**Listed records**
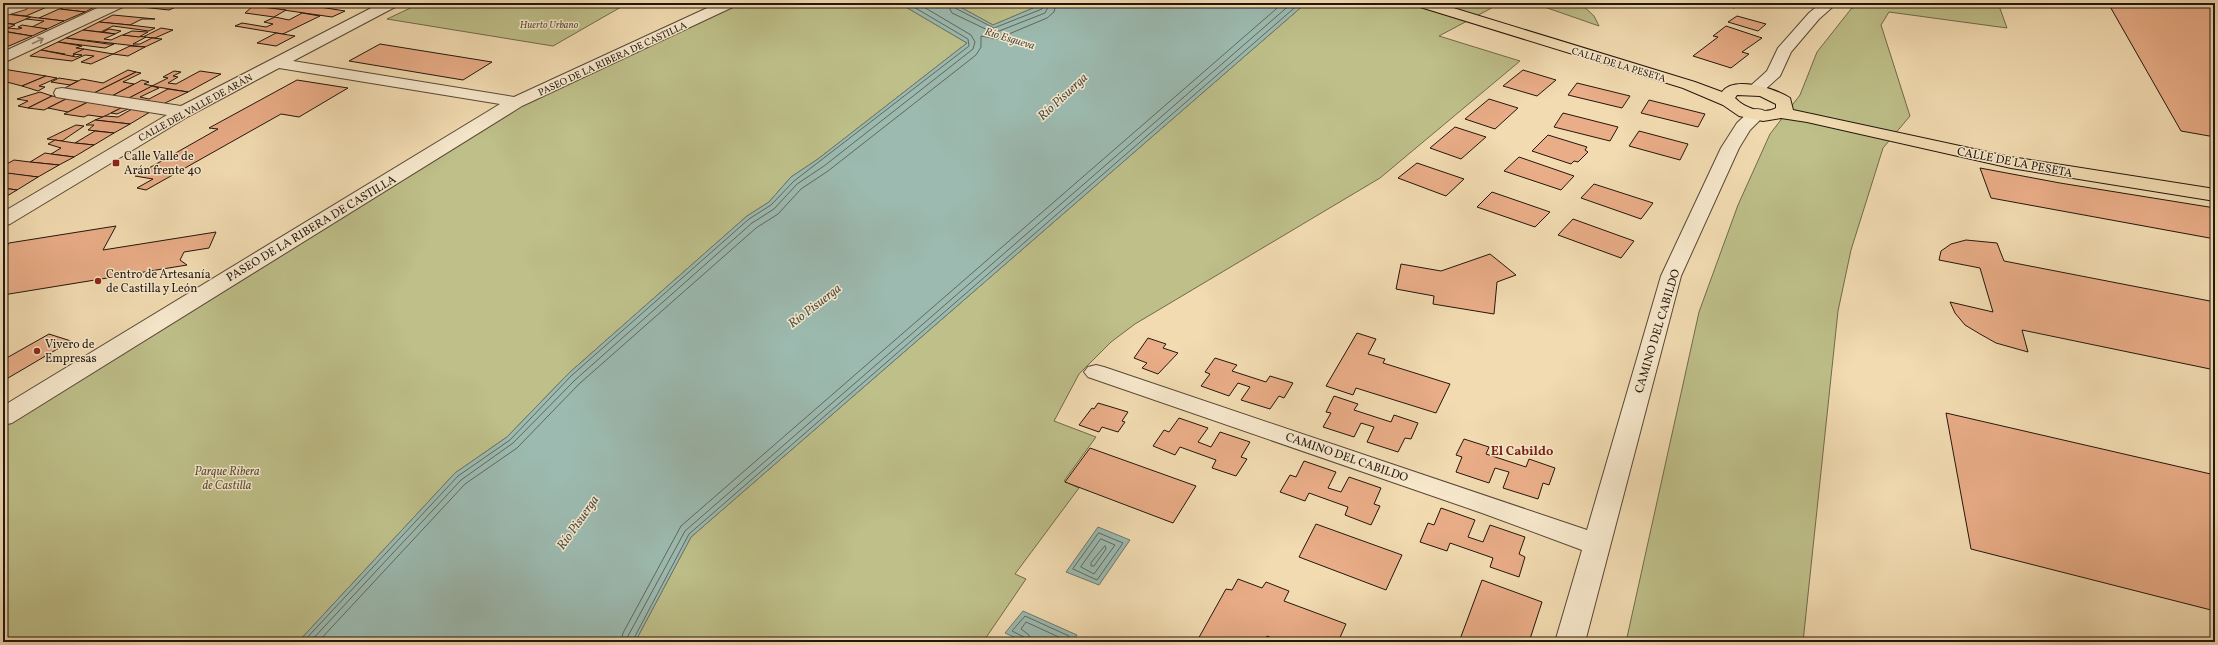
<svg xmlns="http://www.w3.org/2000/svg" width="2218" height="645" font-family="Vollkorn,serif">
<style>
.green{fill:#bebf89;stroke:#706a4b}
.water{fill:#9cbab0;stroke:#6c786f}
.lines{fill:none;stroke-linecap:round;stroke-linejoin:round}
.shore{stroke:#60685e;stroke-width:1}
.building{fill:#e9ad87;stroke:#23160d}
.minor-casing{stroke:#574736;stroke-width:2}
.major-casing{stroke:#23160d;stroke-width:2}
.minor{fill:#f7e8cc;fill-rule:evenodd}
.major{fill:#f2dbb1;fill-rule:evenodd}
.oneway{stroke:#988a76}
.poi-dot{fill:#8f2418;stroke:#f7e8cc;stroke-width:1.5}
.labels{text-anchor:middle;stroke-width:3;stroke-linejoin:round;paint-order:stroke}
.far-park-label{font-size:10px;font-style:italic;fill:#595138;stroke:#f7e8cc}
.far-street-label{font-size:10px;fill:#23160d;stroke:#f7e8cc}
.far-water-label{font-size:11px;font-style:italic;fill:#4d4f46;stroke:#f7e8cc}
.poi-label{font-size:12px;fill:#23160d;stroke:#f7e8cc;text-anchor:start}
.street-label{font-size:12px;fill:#23160d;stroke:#f7e8cc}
.park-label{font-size:12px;font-style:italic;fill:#595138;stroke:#f7e8cc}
.water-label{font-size:13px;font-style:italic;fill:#4d4f46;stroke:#f7e8cc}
.neighbourhood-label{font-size:13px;font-weight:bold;fill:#7a1f14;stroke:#f7e8cc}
</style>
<rect width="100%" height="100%" fill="#f2dbb1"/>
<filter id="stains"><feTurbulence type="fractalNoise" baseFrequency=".005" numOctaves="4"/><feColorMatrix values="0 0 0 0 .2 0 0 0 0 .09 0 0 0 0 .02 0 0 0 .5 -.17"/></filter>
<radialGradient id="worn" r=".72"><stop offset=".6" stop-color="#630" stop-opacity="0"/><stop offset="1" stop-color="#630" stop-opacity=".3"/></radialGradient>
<g class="green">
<path d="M 421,3 L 628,3 L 553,46 L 387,19 Z"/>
<path d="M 736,3 L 899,3 L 967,43 L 818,159 L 791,177 L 769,202 L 747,216 L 569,373 L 507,437 L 455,473 L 298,642 L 3,642 L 3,423 L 521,105 Z"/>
<path d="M 953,3 L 1045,3 L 993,25 Z"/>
<path d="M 1306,3 L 1501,3 L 1439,36 L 1520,61 L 1380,178 L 1135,324 L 1111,342 L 1079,374 L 1054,421 L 1096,437 L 1064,481 L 1079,488 L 1015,574 L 1026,579 L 983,642 L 635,642 L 691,537 Z"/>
<path d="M 1533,3 L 1580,3 L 1594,16 L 1599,26 Z"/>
<path d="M 1860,3 L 1998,3 L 2007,28 L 1889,12 L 1881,25 L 1910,116 L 1883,148 L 1851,250 L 1838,311 L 1803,642 L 1626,642 L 1699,312 L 1738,205 L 1770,134 L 1800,95 L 1817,52 L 1851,9 Z"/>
</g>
<g class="water">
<path d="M 899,3 L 953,3 L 993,25 L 1045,3 L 1306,3 L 691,537 L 635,642 L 298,642 L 455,473 L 507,437 L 569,373 L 747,216 L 769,202 L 791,177 L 818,159 L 967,43 Z"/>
<path d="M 1098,527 L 1130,540 L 1099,585 L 1066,572 Z"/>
<path d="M 1023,611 L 1077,635 L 1072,642 L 1025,642 L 1005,633 Z"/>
</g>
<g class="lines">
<g class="shore">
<path d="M 947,3 L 952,13 L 994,33 L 1045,13 L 1050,3"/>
<path d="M 953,3 L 955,8 L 994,28 L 1042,9 L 1045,3"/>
<path d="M 1099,533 L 1123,543 L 1097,580 L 1073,569 Z"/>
<path d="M 1101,539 L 1115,545 L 1094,574 L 1081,567 Z"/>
<path d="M 1105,546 L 1106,549 L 1094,566 L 1091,566 L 1091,563 Z"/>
<path d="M 303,642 L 458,476 L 510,440 L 571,376 L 749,219 L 771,205 L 794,181 L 969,46 L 968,39 L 907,3"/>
<path d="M 310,642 L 461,480 L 513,443 L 575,380 L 752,223 L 774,209 L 797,184 L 824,166 L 973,49 L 975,42 L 971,35 L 917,3"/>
<path d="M 318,642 L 465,484 L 517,448 L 579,384 L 756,228 L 778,214 L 801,189 L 828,171 L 976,55 L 981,47 L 981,36 L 997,39 L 1047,18 L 1054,12 L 1056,3"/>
<path d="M 621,642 L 623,633 L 681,526 L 1283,3"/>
<path d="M 627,642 L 628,636 L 685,531 L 1292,3"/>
<path d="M 632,642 L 689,534 L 1300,3"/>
<path d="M 1025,642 L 1024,637 L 1012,631 L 1025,616 L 1069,636 L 1069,642"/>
<path d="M 1031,642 L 1029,635 L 1021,629 L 1026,622 L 1063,639 L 1064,642"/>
</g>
</g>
<g class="building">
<path d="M 73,3 L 102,3 L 85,12 L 60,9 Z"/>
<path d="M 137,3 L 143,3 L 176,7 L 169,10 L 132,6 Z"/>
<path d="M 143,3 L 176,3 L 182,4 L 176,7 L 169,6 L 172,5 Z"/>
<path d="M 235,3 L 295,3 L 345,11 L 332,17 Z"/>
<path d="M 1717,3 L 1757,3 L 1750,6 L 1740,4 L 1734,8 Z"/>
<path d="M 2108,3 L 2215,3 L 2215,137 L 2181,131 Z"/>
<path d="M 29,5 L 47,7 L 26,16 L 6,14 Z"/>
<path d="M 253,6 L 270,8 L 286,10 L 274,17 L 245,13 Z"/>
<path d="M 59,9 L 60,9 L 85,12 L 64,21 L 39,18 Z"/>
<path d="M 302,13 L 320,16 L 283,34 L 235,26 L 242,23 L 266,27 L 273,24 L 264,22 L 275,17 L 289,20 Z"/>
<path d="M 6,14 L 31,17 L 14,24 L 3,23 L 3,15 Z"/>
<path d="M 113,15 L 155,19 L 142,19 L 130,25 L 99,22 Z"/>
<path d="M 1737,16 L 1766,24 L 1758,31 L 1728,22 Z"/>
<path d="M 31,17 L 39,18 L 64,21 L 47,29 L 32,27 L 44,21 L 26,19 Z"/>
<path d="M 99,22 L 130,25 L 155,28 L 149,31 L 113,26 L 101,32 L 83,30 Z"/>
<path d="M 6,23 L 15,25 L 8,28 L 18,29 L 22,28 L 18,27 L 22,25 L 47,29 L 32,36 L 3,31 L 6,29 L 3,28 L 3,25 Z"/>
<path d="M 1726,26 L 1762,38 L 1742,52 L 1749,54 L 1731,68 L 1693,56 L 1718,37 L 1713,36 Z"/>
<path d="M 161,28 L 173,30 L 155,38 L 143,37 Z"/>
<path d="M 109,29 L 121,31 L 115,34 L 103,32 Z"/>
<path d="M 83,30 L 115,34 L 104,39 L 111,40 L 122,35 L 146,37 L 133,44 L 140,44 L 152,38 L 162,39 L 145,47 L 66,38 Z"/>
<path d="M 132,31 L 148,32 L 139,37 L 123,35 Z"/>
<path d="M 7,32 L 32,36 L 9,46 L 3,45 L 3,37 L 8,35 L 3,33 Z"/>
<path d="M 276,33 L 295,36 L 276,46 L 257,43 Z"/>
<path d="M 66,38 L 108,44 L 114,44 L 105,48 L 58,42 Z"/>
<path d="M 58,42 L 82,46 L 76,48 L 84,49 L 71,57 L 61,56 L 65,54 L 41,50 Z"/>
<path d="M 380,44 L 492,62 L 463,80 L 349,61 Z"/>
<path d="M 130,46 L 145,47 L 128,56 L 113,54 Z"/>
<path d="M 84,49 L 113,54 L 91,64 L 81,62 L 94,56 L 85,55 L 72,61 L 30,56 L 41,50 L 76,57 L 82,55 L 73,54 Z"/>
<path d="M 3,69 L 46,76 L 22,86 L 3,81 Z"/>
<path d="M 128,70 L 136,72 L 92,94 L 63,89 L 82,79 L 103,83 Z"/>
<path d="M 1523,70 L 1556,80 L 1537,96 L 1503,86 Z"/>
<path d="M 174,71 L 181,72 L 173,76 L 178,77 L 168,83 L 176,84 L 200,71 L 221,74 L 188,92 L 152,86 L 168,78 L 163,77 Z"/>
<path d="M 136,72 L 141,73 L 123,82 L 134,84 L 110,97 L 92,94 Z"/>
<path d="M 46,76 L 57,78 L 39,86 L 45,87 L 38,91 L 22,86 Z"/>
<path d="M 59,78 L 78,81 L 70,85 L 51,82 Z"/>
<path d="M 142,80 L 149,82 L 144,84 L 153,86 L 127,99 L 110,97 Z"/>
<path d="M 297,80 L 348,88 L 299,117 L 281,114 L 146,190 L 137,188 L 153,179 L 135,176 L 218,129 L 209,128 Z"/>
<path d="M 1577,83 L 1630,96 L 1622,108 L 1568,95 Z"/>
<path d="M 152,86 L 159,88 L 140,97 L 149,99 L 168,89 L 188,92 L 163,104 L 127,99 Z"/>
<path d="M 40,92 L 52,96 L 28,108 L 18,106 L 28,101 L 17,99 Z"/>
<path d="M 52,96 L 68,98 L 44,110 L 28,108 Z"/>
<path d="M 68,98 L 88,102 L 68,112 L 48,108 Z"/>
<path d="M 1489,99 L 1518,108 L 1495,129 L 1465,119 Z"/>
<path d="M 1649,100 L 1705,114 L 1698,127 L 1641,113 Z"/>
<path d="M 88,102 L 121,108 L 103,117 L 88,115 L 84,117 L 64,114 Z"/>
<path d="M 121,108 L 128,109 L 117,114 L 111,113 Z"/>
<path d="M 132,109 L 150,112 L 130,124 L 95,120 L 105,116 L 118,117 Z"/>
<path d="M 1563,113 L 1618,127 L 1610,141 L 1554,127 Z"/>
<path d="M 95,120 L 130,124 L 114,133 L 88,130 L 94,125 L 86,125 Z"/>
<path d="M 76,125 L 84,126 L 62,141 L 47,139 Z"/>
<path d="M 1455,127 L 1486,137 L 1461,159 L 1430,148 Z"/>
<path d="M 95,131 L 114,133 L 94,145 L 75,143 Z"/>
<path d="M 1639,131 L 1688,144 L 1680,160 L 1629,146 Z"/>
<path d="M 1548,135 L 1587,147 L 1585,150 L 1588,152 L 1578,162 L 1574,161 L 1571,164 L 1532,151 Z"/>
<path d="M 55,140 L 75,143 L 94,145 L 74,157 L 51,154 L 61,148 L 48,144 Z"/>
<path d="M 45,153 L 51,154 L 74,157 L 59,165 L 30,162 Z"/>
<path d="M 1519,157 L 1574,176 L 1561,190 L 1504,171 Z"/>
<path d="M 14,160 L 30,162 L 59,165 L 38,177 L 3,173 L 3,166 Z"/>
<path d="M 1417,163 L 1464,179 L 1446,196 L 1398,178 Z"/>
<path d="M 1980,168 L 2060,183 L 2215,208 L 2215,239 L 1991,198 Z"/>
<path d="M 7,173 L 38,177 L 17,190 L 3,188 L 3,182 L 8,179 L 3,179 L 3,175 Z"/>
<path d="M 1594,184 L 1653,203 L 1641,219 L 1581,198 Z"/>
<path d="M 3,188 L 17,190 L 7,196 L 3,196 Z"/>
<path d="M 1492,192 L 1550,212 L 1535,227 L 1477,207 Z"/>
<path d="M 1573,219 L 1634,241 L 1621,258 L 1558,235 Z"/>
<path d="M 116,226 L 103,250 L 216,232 L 209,248 L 184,252 L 180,260 L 187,265 L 3,295 L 3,252 L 9,243 Z"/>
<path d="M 1966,240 L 1997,243 L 2004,261 L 2215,302 L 2215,370 L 2022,330 L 2028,352 L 1996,343 L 1980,334 L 1965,325 L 1955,313 L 1950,302 L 1993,312 L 1980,268 L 1939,260 L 1941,251 L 1951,244 Z"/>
<path d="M 1490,254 L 1516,275 L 1497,282 L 1494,314 L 1433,304 L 1434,296 L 1396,289 L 1401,264 L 1441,271 Z"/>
<path d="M 1357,333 L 1376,339 L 1368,354 L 1385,359 L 1383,363 L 1450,384 L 1436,413 L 1356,388 L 1353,395 L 1326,386 Z"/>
<path d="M 49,334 L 71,341 L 3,381 L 3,360 Z"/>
<path d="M 1148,338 L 1166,344 L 1163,348 L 1178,353 L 1158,374 L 1142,368 L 1147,363 L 1134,358 Z"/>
<path d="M 1215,358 L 1237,365 L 1232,371 L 1266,382 L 1270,376 L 1293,383 L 1284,398 L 1279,396 L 1270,409 L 1241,400 L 1250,387 L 1238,383 L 1229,396 L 1201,386 L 1210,374 L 1205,372 Z"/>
<path d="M 1334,396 L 1358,404 L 1354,410 L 1391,422 L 1394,415 L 1418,423 L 1411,439 L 1405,438 L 1398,452 L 1367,442 L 1374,427 L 1361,423 L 1354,437 L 1323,427 L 1331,413 L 1326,412 Z"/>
<path d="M 1098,403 L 1128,412 L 1122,421 L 1125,422 L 1118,432 L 1102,427 L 1099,432 L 1079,425 L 1092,408 L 1094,409 Z"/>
<path d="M 1946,413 L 2215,475 L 2215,611 L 1971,549 Z"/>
<path d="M 1179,418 L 1208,428 L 1198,442 L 1211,447 L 1220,432 L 1250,442 L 1241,457 L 1247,459 L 1236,476 L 1212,468 L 1216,460 L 1180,447 L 1175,455 L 1153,446 L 1164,430 L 1169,432 Z"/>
<path d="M 1464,439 L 1489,447 L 1486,454 L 1526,467 L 1529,459 L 1555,468 L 1549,485 L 1543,483 L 1538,499 L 1503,488 L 1509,472 L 1495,468 L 1489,483 L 1456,472 L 1462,457 L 1456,455 Z"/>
<path d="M 1090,448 L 1196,486 L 1173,523 L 1065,482 Z"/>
<path d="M 1304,461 L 1336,472 L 1328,488 L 1341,492 L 1349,477 L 1381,488 L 1374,504 L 1380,506 L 1371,525 L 1345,515 L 1348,507 L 1309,493 L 1305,501 L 1280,492 L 1290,475 L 1296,477 Z"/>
<path d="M 1441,508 L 1475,520 L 1468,537 L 1483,542 L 1490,525 L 1525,537 L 1519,554 L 1525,557 L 1519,577 L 1490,567 L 1493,558 L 1450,543 L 1447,551 L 1420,542 L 1428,523 L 1434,525 Z"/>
<path d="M 1316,524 L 1402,555 L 1386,590 L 1299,557 Z"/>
<path d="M 1238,579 L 1262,588 L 1266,582 L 1289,591 L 1284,601 L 1346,624 L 1338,642 L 1281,642 L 1267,636 L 1264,642 L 1197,641 L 1226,589 L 1232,590 Z"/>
<path d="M 1482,580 L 1542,602 L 1529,642 L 1459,642 Z"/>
</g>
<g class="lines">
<defs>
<g id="minor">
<path d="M 15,3 L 26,3 L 28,6 L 26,9 L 3,16 L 3,7 Z"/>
<path d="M 108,3 L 127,3 L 125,6 L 3,63 L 3,52 Z"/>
<path d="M 381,3 L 399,3 L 397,6 L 293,61 L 514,97 L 718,3 L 737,3 L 735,6 L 522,106 L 12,423 L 3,425 L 3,406 L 500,104 L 279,68 L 189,116 L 10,224 L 3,226 L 3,212 L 167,115 L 62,98 L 56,97 L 54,93 L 56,89 L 62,88 L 181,106 Z"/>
<path d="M 1821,3 L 1837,3 L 1819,19 L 1791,52 L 1780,76 L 1760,94 L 1748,94 L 1746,90 L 1767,71 L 1778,48 L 1809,13 Z"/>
<path d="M 1757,109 L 1763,110 L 1766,114 L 1750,130 L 1739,148 L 1681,276 L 1585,642 L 1555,642 L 1582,550 L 1482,513 L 1088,377 L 1084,372 L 1088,367 L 1096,365 L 1104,367 L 1587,530 L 1661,276 L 1721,148 L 1737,123 L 1751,110 Z"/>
</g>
<path id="major" d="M 1415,3 L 1437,3 L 1695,82 L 1722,92 C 1734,75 1776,89 1790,98 L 1793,110 L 2011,157 L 2215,189 L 2215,201 L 2011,168 L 1807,122 L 1781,118 L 1763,121 L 1739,116 L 1723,105 L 1683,88 L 1417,6 ZM 1737,95 L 1760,96 L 1776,104 L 1776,108 C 1764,115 1744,108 1735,98 Z"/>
</defs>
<use href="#minor" class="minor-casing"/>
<use href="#major" class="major-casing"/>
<use href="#minor" class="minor"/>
<use href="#major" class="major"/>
</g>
<defs><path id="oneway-shaft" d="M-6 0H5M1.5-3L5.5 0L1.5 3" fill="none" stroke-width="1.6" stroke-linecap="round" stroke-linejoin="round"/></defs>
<use class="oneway" href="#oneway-shaft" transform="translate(38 41) rotate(-25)"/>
<g class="poi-dot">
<rect x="112" y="159" width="8" height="8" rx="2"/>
<circle cx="98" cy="281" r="4"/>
<circle cx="37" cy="351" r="4"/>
</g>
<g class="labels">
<g class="far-park-label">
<text x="549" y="28">Huerto Urbano</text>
</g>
<g class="far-street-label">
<text transform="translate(612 58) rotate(-25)" y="4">PASEO DE LA RIBERA DE CASTILLA</text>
<text transform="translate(1619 64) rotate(17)" y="4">CALLE DE LA PESETA</text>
<text transform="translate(195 107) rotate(-29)" y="4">CALLE DEL VALLE DE ARÁN</text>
</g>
<g class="far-water-label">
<text transform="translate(1010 38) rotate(17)" y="4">Río Esgueva</text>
</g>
<g class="poi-label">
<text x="124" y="160">Calle Valle de<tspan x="124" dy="14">Arán frente 40</tspan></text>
<text x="106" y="278">Centro de Artesanía<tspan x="106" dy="14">de Castilla y León</tspan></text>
<text x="45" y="348">Vivero de<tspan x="45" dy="14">Empresas</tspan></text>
</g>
<g class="street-label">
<text transform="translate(2015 162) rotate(11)" y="4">CALLE DE LA PESETA</text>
<text transform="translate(311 228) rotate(-31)" y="4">PASEO DE LA RIBERA DE CASTILLA</text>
<text transform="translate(1657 331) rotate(-73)" y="4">CAMINO DEL CABILDO</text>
<text transform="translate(1347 457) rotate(19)" y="4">CAMINO DEL CABILDO</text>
</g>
<g class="park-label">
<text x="227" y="475">Parque Ribera<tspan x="227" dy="14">de Castilla</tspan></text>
</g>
<g class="water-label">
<text transform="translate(1062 96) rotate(-43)" y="5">Río Pisuerga</text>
<text transform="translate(814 305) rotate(-38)" y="5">Río Pisuerga</text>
<text transform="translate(577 522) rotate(-55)" y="5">Río Pisuerga</text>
</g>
<g class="neighbourhood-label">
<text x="1522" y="455">El Cabildo</text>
</g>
</g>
<rect width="2218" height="645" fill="none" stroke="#f2dbb1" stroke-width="16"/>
<rect x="4" y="4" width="2210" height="637" fill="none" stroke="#23160d" stroke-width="2"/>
<rect x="8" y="8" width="2202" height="629" fill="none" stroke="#23160d"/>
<rect width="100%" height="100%" filter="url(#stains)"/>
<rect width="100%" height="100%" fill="url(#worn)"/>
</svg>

**What the task asks**
Above are the entries; copy out every line among them that contains the word "filter".

**Written answer**
<filter id="stains"><feTurbulence type="fractalNoise" baseFrequency=".005" numOctaves="4"/><feColorMatrix values="0 0 0 0 .2 0 0 0 0 .09 0 0 0 0 .02 0 0 0 .5 -.17"/></filter>
<rect width="100%" height="100%" filter="url(#stains)"/>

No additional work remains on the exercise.